▸ Tarefa 1
Reescreva de forma mais concisa o parágrafo do texto sobre a escravidão que começa com "Nas sociedades coloniais pós-escravocratas", preservando seus fatos principais.
▸ Tarefa 2
Transcreva fielmente o trecho do texto sobre a escravidão que vai de "Em outras nações, aboliram" até "efeitos de submissão.", inclusive.
▸ Tarefa 3
De acordo com o texto sobre a escravidão, o que a ausência de qualquer reparação aos ex-escravizados reforçou no Brasil?

▸ Texto fornecido
::::
Em outras nações, aboliram a escravidão, como o Haiti e as colônias britânicas, houve indenizações, mas quase sempre destinadas aos proprietários de escravos, não às vítimas da escravidão. No caso do Brasil, a ausência de qualquer reparação aos ex-escravizados reforçou a marginalização econômica e social da população negra, cujos efeitos se perpetuam até hoje.

Nas sociedades coloniais pós-escravocratas, os mecanismos de desigualdade tomam outras formas, em particular por meio de um sistema jurídico, social, tributário e educacional extremamente discriminatório. Os proprietários aceitavam progressivamente reduzir a prática dos castigos corporais, comum durante a escravidão, mas com a condição de as autoridades judiciais os ajudarem a impor sanções financeiras de modo a produzir os mesmos efeitos de submissão.
::::
▸ Material fornecido
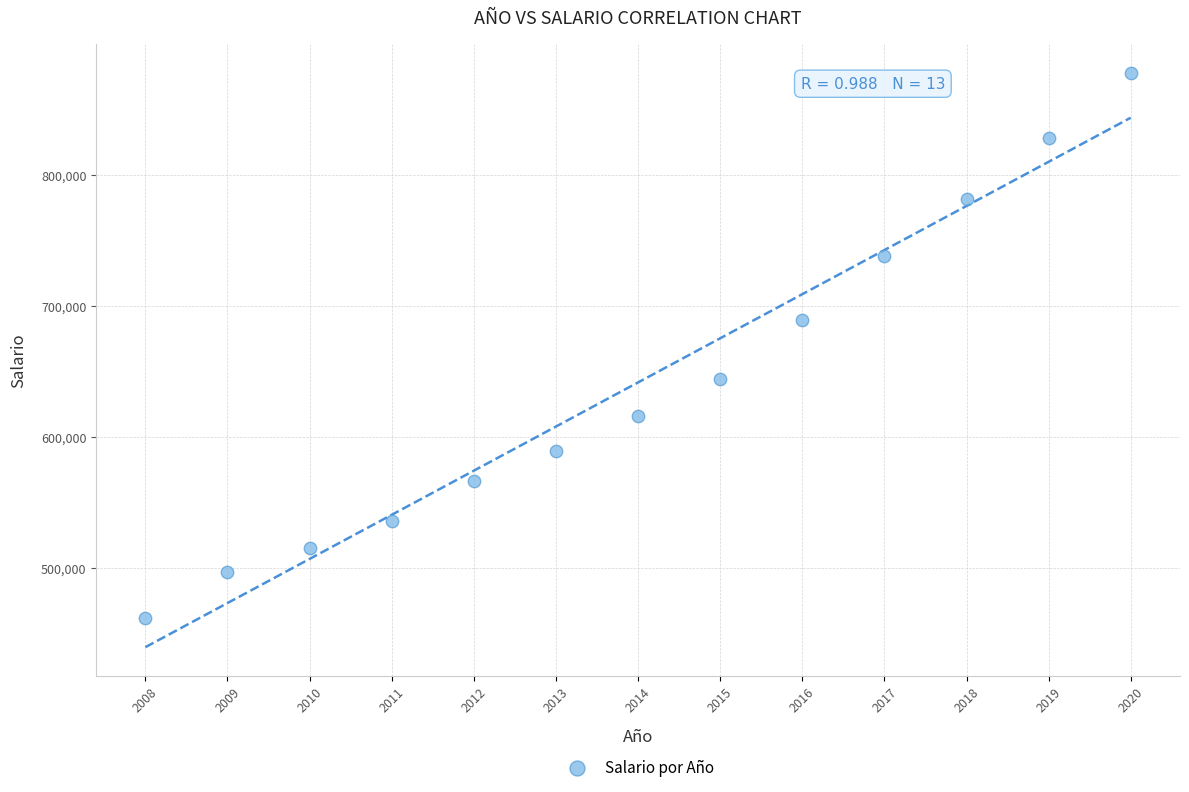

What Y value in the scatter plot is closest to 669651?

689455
::::
▸ Resposta 1
Após a escravidão, as sociedades coloniais mantiveram a desigualdade por meio de sistemas jurídico, social, tributário e educacional extremamente discriminatórios. Os proprietários aceitaram reduzir aos poucos os castigos corporais, desde que as autoridades judiciais os ajudassem a impor sanções financeiras que produzissem a mesma submissão.

▸ Resposta 2
Em outras nações, aboliram a escravidão, como o Haiti e as colônias britânicas, houve indenizações, mas quase sempre destinadas aos proprietários de escravos, não às vítimas da escravidão. No caso do Brasil, a ausência de qualquer reparação aos ex-escravizados reforçou a marginalização econômica e social da população negra, cujos efeitos se perpetuam até hoje.

Nas sociedades coloniais pós-escravocratas, os mecanismos de desigualdade tomam outras formas, em particular por meio de um sistema jurídico, social, tributário e educacional extremamente discriminatório. Os proprietários aceitavam progressivamente reduzir a prática dos castigos corporais, comum durante a escravidão, mas com a condição de as autoridades judiciais os ajudarem a impor sanções financeiras de modo a produzir os mesmos efeitos de submissão.

▸ Resposta 3
A marginalização econômica e social da população negra.